Much of our difficulty in understanding this is in our own culture--there is that word again--in that we as a military do not train, study, consider, much less talk about a paramilitary function of policing our populace. That drives us when we encounter a need to develop such a force, we turn to USAID as we did in Vietnam and the Congo. Ken can speak to the former; I studied the latter as part of what we did to control unrest in the Congo. In my look at it, the results were to say the least incongruous--a view echoed by MG (ret) DV Rattan when I interviewed him. He was in the Congo as a LTC logistics advisor. USAID literally hired former State Troopers and sent them to the Congo to train police. They went complete with Smokey the Bear Hats and "Where you From, Boy!?!" attitudes. It just did not work.

From where I sit we essentially did the same in Iraq--we hired Benard K out of NYC as a darling of Rudy G to advise us on how to rebuild (That word is inappropriate to say the least as Iraq's police were never built to do what Western police do) the Iraqi police.

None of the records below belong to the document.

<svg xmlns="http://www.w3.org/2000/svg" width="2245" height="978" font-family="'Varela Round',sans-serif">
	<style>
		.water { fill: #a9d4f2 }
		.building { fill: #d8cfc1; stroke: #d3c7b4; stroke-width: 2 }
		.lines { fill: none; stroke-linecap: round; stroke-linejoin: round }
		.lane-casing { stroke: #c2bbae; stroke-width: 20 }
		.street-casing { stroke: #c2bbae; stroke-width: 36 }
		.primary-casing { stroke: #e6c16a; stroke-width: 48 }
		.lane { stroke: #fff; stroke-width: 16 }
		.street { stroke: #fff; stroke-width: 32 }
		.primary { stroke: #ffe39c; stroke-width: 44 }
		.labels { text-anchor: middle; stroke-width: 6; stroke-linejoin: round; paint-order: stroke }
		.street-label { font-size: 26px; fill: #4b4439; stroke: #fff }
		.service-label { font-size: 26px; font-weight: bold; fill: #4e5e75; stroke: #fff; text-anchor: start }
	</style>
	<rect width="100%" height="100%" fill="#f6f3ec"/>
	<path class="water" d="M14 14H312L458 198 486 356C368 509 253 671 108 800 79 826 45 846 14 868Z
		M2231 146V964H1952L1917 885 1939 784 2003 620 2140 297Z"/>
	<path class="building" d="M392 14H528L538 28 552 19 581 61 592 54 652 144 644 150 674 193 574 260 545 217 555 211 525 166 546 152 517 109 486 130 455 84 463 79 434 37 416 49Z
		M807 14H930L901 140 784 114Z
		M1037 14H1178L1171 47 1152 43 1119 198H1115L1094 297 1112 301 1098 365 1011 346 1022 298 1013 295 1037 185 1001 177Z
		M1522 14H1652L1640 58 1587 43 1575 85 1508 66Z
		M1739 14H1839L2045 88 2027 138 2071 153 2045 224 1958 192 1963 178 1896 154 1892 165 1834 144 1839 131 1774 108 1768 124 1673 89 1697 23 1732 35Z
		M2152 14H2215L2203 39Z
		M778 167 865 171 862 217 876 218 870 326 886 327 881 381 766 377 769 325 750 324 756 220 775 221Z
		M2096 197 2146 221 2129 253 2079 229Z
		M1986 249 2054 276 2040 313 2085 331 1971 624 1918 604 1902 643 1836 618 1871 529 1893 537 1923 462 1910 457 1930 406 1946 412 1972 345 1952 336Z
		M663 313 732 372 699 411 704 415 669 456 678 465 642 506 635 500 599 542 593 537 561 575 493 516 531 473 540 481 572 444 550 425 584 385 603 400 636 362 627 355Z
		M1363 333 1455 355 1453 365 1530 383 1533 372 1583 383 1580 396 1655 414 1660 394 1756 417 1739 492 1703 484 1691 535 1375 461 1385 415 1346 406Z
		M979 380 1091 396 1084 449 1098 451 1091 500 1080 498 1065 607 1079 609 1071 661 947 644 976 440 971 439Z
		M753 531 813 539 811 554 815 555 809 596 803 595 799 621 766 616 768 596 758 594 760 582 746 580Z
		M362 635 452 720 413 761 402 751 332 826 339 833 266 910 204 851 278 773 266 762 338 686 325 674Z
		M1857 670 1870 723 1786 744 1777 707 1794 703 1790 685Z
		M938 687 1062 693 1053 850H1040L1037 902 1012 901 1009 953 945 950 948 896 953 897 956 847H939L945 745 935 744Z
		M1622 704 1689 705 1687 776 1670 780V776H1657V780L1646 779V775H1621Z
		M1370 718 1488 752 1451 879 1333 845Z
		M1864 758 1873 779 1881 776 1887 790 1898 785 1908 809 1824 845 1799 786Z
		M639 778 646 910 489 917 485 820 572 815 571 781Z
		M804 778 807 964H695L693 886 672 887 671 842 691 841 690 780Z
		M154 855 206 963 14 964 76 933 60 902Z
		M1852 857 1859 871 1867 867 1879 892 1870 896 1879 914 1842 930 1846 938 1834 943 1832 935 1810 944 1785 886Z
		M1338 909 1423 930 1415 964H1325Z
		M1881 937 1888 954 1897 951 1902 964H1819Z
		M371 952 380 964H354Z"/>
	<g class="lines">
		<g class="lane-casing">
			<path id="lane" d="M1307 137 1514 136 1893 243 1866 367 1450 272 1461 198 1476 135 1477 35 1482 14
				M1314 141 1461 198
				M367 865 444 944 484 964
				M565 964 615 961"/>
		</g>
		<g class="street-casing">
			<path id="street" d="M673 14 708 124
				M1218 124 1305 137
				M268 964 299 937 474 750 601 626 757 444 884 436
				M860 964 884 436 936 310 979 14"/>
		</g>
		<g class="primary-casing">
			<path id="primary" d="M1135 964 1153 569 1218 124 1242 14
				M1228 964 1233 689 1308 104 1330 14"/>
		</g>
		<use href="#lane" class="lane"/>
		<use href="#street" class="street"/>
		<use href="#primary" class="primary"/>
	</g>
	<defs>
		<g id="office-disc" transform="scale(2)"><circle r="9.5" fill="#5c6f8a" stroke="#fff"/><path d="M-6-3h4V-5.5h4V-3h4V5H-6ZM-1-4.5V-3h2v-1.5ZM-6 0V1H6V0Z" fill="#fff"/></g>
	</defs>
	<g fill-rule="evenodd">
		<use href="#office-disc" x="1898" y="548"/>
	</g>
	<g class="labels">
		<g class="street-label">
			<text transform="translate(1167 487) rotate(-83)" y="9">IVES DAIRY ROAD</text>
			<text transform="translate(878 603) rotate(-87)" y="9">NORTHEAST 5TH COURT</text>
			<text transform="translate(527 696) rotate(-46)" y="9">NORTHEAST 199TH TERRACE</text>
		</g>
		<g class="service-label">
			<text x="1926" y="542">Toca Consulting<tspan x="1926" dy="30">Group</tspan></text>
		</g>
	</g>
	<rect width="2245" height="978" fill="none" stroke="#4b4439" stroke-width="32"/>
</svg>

I agree with Ken and Norfolk on the gendarmerie and national police model ala the Canadian Mounties. The problem we have is that we do not have a viable model inside the US military to draw on.

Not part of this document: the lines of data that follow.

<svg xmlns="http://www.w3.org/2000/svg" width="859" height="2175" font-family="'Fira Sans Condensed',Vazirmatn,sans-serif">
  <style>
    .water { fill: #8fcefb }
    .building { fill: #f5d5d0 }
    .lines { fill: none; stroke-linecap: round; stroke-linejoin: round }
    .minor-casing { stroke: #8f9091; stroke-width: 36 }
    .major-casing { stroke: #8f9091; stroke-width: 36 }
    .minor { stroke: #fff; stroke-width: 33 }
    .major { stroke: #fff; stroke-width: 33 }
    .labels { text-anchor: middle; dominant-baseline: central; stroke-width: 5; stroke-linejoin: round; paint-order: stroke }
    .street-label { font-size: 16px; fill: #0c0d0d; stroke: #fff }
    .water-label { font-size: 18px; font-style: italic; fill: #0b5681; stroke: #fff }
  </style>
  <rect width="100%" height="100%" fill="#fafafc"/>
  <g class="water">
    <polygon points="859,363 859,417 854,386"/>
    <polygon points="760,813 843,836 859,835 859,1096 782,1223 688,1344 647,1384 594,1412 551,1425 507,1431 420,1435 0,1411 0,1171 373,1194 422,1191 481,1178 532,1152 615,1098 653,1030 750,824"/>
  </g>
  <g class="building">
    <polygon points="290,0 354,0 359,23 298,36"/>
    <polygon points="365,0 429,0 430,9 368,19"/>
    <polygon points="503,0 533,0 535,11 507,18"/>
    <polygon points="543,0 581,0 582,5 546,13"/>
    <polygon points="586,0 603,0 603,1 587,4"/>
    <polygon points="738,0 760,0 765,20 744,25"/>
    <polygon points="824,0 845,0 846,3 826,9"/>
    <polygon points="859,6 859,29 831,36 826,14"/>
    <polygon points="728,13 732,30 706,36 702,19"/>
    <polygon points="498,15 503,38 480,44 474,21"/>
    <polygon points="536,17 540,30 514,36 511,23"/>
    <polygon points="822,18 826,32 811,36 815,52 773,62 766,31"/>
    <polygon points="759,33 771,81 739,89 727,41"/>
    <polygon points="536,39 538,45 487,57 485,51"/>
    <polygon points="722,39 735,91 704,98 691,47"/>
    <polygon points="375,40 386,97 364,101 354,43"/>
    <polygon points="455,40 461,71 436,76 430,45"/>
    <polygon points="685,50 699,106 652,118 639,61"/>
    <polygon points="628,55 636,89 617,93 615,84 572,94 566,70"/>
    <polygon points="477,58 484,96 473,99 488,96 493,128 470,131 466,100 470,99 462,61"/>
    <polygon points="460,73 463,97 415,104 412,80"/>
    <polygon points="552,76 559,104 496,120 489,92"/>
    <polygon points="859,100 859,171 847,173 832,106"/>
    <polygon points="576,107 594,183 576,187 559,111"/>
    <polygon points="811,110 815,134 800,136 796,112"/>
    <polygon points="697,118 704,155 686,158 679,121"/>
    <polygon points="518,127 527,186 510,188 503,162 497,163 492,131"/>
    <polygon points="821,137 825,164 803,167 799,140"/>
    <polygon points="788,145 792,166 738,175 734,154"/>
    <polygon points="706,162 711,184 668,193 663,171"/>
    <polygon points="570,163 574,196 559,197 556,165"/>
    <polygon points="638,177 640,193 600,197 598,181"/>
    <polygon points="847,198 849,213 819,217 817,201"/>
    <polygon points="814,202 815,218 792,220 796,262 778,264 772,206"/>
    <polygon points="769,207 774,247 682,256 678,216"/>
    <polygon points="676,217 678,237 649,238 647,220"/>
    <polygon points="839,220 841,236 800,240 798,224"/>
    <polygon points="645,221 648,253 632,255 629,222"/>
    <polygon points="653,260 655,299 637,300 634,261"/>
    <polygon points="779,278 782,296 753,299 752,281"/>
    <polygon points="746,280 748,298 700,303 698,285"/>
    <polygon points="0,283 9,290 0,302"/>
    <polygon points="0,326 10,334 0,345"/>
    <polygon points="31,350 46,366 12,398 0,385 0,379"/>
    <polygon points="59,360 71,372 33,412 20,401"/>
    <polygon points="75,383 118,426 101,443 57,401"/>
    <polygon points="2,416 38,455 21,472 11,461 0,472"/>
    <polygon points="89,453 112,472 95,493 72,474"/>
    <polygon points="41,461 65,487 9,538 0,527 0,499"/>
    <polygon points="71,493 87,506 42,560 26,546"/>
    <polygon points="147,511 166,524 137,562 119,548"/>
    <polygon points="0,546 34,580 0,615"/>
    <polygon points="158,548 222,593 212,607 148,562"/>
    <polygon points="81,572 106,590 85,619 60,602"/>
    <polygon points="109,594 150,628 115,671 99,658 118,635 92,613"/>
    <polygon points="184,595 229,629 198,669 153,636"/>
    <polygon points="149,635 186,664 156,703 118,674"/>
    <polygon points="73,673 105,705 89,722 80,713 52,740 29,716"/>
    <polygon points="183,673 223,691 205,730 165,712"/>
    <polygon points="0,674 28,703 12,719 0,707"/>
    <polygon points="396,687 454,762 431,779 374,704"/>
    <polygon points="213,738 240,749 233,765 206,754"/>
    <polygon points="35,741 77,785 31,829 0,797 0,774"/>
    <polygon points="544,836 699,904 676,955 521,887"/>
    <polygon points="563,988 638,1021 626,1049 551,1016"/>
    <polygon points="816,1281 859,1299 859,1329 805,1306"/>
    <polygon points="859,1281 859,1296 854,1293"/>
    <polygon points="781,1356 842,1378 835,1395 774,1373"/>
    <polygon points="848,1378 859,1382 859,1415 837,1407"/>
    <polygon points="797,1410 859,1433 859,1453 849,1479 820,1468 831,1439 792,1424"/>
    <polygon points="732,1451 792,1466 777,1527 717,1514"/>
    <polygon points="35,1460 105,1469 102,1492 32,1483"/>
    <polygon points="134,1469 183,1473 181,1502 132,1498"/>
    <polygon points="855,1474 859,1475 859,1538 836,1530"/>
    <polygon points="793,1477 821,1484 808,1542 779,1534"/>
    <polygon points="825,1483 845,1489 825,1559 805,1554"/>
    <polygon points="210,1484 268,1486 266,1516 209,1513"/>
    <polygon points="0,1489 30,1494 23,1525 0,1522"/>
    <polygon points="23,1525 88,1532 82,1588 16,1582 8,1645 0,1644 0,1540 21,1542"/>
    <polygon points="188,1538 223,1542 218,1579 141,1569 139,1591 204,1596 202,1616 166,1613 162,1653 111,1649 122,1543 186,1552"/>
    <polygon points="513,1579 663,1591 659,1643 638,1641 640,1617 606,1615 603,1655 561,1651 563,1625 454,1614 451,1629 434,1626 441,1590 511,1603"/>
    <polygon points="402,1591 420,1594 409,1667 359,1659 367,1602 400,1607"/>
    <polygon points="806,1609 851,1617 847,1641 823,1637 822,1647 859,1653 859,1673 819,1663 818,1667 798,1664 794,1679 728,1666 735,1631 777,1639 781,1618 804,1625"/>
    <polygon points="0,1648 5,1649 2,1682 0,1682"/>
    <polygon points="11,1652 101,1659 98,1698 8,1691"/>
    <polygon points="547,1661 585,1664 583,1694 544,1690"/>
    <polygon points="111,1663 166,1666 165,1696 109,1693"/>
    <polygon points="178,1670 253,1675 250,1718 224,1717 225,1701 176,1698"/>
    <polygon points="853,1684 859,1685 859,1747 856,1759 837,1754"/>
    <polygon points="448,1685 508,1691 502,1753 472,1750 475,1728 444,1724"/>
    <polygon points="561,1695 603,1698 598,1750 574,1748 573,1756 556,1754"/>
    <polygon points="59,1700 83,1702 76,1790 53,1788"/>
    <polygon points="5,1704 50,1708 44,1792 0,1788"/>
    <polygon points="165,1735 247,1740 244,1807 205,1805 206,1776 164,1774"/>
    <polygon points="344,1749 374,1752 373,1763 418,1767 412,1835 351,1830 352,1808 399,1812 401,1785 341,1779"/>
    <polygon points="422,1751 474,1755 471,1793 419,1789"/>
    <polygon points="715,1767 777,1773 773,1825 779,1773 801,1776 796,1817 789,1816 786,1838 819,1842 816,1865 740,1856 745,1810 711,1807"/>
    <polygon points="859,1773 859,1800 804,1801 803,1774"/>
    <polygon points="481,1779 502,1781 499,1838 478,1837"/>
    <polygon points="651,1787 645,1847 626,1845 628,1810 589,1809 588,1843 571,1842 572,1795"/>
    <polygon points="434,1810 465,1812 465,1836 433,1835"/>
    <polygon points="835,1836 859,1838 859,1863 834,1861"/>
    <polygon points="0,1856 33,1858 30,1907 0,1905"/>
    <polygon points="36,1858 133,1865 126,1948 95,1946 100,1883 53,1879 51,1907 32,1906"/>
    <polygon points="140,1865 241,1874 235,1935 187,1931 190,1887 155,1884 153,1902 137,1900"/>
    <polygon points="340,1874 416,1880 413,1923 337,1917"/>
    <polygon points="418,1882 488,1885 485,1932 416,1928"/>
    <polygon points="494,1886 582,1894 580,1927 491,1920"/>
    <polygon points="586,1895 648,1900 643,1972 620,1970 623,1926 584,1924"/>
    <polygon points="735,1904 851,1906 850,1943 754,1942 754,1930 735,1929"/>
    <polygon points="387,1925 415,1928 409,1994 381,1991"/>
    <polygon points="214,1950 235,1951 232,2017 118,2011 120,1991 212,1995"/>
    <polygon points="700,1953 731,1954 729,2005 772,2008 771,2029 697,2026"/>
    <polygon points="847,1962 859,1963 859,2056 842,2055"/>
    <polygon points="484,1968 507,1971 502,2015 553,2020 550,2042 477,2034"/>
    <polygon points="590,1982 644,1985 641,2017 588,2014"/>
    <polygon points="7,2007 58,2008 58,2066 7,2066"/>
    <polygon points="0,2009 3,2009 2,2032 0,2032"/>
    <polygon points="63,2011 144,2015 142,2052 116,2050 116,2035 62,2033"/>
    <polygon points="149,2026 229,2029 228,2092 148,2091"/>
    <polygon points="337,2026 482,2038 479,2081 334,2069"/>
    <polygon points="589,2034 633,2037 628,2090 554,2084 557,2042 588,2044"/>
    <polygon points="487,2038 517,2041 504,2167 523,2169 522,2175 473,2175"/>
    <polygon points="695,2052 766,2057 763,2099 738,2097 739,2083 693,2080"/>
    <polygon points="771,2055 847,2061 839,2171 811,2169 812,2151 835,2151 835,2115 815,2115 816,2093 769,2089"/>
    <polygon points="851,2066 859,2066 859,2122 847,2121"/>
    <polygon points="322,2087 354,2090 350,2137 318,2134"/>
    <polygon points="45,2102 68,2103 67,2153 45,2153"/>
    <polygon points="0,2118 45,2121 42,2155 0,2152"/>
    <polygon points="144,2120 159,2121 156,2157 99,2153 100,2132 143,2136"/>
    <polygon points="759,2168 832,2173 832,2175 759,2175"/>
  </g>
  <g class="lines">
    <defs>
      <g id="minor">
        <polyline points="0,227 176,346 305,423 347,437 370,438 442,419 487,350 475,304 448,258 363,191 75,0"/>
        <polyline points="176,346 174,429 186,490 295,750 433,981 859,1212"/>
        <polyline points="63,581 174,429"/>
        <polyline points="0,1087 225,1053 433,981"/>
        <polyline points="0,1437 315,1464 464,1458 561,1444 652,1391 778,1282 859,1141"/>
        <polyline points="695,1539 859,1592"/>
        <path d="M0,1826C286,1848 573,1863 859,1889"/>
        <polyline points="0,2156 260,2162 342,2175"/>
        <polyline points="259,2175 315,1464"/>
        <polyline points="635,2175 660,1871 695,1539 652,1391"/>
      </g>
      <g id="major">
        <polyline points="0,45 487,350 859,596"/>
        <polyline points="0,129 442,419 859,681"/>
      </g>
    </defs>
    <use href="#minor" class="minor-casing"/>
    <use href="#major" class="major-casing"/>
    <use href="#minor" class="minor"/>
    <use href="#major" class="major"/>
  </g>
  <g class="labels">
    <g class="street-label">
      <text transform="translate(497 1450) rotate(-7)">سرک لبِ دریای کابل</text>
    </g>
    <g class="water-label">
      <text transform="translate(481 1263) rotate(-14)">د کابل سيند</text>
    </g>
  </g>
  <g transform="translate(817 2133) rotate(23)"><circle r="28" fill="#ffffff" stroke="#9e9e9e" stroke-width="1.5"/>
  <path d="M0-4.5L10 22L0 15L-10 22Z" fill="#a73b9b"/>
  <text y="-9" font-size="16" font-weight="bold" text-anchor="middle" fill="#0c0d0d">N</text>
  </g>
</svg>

Going back to the Congo, by the time I joined Stan there in 1993, Zaire had multiple layers of police, paramilitary, military, and outright populace intimidation forces. Each had its own foreign sponsor and each acted somewhat in accordance with the tranferred values of the sponsor. For example, Egypt had long sponsored the Guarde Civile--modeled on Egypt's national gendarmeire. Israel had long sponsored the Division Speciale Du President as the guarantor of Mobutu's control. The GC and the DSP were in almost constant friction that could turn kinetic in a heartbeat. We even had a mini-war between cellular phone companies over who would control the Kinshasa market. The GC and DSP were on opposing sides and shot at each other as they attacked the competitor's base station.

In contrast, Rwanda had long had an army and a gendarmerie and when the rebels assumed control they fell in on that model and made it work--without outside advice.